Source material >>
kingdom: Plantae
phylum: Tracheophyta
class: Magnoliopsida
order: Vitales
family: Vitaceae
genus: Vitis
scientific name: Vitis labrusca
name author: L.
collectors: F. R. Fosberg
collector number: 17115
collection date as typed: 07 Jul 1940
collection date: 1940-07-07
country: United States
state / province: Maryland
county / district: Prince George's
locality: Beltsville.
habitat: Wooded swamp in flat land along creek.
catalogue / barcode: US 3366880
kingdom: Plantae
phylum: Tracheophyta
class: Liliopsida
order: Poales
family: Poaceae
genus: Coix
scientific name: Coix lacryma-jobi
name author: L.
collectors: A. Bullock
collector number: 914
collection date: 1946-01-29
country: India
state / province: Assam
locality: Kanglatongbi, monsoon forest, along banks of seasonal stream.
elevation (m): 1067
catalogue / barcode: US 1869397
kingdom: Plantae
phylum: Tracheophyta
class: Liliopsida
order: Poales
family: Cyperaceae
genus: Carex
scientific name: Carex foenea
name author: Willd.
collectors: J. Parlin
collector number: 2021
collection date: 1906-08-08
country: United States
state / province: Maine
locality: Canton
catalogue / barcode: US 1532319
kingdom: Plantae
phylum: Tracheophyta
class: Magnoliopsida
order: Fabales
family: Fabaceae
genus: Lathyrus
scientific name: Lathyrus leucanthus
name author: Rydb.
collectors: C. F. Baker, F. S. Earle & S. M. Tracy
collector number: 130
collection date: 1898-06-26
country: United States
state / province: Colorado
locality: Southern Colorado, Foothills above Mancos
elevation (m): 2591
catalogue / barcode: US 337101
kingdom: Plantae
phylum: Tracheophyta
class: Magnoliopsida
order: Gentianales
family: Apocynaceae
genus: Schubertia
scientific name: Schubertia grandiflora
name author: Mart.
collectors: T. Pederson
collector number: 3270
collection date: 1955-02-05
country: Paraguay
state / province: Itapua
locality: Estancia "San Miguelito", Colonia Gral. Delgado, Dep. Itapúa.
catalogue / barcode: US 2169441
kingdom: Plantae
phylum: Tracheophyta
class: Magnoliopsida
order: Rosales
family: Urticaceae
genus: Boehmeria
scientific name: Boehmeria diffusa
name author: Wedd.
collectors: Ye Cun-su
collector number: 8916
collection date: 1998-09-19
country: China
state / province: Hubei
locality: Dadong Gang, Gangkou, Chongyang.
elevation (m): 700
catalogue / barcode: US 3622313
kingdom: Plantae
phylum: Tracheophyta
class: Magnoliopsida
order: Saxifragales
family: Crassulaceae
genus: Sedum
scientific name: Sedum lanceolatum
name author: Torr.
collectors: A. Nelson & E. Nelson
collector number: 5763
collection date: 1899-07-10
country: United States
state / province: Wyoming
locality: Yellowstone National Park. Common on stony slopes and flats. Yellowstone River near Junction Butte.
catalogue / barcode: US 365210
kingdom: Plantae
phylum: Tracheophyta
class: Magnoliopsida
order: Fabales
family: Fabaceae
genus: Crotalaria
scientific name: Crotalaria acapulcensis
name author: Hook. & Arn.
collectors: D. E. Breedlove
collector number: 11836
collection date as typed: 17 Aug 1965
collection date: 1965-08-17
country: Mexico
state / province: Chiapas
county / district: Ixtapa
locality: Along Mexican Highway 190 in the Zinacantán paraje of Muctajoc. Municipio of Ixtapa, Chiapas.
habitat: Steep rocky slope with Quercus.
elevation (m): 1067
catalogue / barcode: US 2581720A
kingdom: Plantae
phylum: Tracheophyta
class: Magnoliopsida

Short task >> Please give back all of the data above, line for line, with nothing changed.

Problem solution >>
kingdom: Plantae
phylum: Tracheophyta
class: Magnoliopsida
order: Vitales
family: Vitaceae
genus: Vitis
scientific name: Vitis labrusca
name author: L.
collectors: F. R. Fosberg
collector number: 17115
collection date as typed: 07 Jul 1940
collection date: 1940-07-07
country: United States
state / province: Maryland
county / district: Prince George's
locality: Beltsville.
habitat: Wooded swamp in flat land along creek.
catalogue / barcode: US 3366880
kingdom: Plantae
phylum: Tracheophyta
class: Liliopsida
order: Poales
family: Poaceae
genus: Coix
scientific name: Coix lacryma-jobi
name author: L.
collectors: A. Bullock
collector number: 914
collection date: 1946-01-29
country: India
state / province: Assam
locality: Kanglatongbi, monsoon forest, along banks of seasonal stream.
elevation (m): 1067
catalogue / barcode: US 1869397
kingdom: Plantae
phylum: Tracheophyta
class: Liliopsida
order: Poales
family: Cyperaceae
genus: Carex
scientific name: Carex foenea
name author: Willd.
collectors: J. Parlin
collector number: 2021
collection date: 1906-08-08
country: United States
state / province: Maine
locality: Canton
catalogue / barcode: US 1532319
kingdom: Plantae
phylum: Tracheophyta
class: Magnoliopsida
order: Fabales
family: Fabaceae
genus: Lathyrus
scientific name: Lathyrus leucanthus
name author: Rydb.
collectors: C. F. Baker, F. S. Earle & S. M. Tracy
collector number: 130
collection date: 1898-06-26
country: United States
state / province: Colorado
locality: Southern Colorado, Foothills above Mancos
elevation (m): 2591
catalogue / barcode: US 337101
kingdom: Plantae
phylum: Tracheophyta
class: Magnoliopsida
order: Gentianales
family: Apocynaceae
genus: Schubertia
scientific name: Schubertia grandiflora
name author: Mart.
collectors: T. Pederson
collector number: 3270
collection date: 1955-02-05
country: Paraguay
state / province: Itapua
locality: Estancia "San Miguelito", Colonia Gral. Delgado, Dep. Itapúa.
catalogue / barcode: US 2169441
kingdom: Plantae
phylum: Tracheophyta
class: Magnoliopsida
order: Rosales
family: Urticaceae
genus: Boehmeria
scientific name: Boehmeria diffusa
name author: Wedd.
collectors: Ye Cun-su
collector number: 8916
collection date: 1998-09-19
country: China
state / province: Hubei
locality: Dadong Gang, Gangkou, Chongyang.
elevation (m): 700
catalogue / barcode: US 3622313
kingdom: Plantae
phylum: Tracheophyta
class: Magnoliopsida
order: Saxifragales
family: Crassulaceae
genus: Sedum
scientific name: Sedum lanceolatum
name author: Torr.
collectors: A. Nelson & E. Nelson
collector number: 5763
collection date: 1899-07-10
country: United States
state / province: Wyoming
locality: Yellowstone National Park. Common on stony slopes and flats. Yellowstone River near Junction Butte.
catalogue / barcode: US 365210
kingdom: Plantae
phylum: Tracheophyta
class: Magnoliopsida
order: Fabales
family: Fabaceae
genus: Crotalaria
scientific name: Crotalaria acapulcensis
name author: Hook. & Arn.
collectors: D. E. Breedlove
collector number: 11836
collection date as typed: 17 Aug 1965
collection date: 1965-08-17
country: Mexico
state / province: Chiapas
county / district: Ixtapa
locality: Along Mexican Highway 190 in the Zinacantán paraje of Muctajoc. Municipio of Ixtapa, Chiapas.
habitat: Steep rocky slope with Quercus.
elevation (m): 1067
catalogue / barcode: US 2581720A
kingdom: Plantae
phylum: Tracheophyta
class: Magnoliopsida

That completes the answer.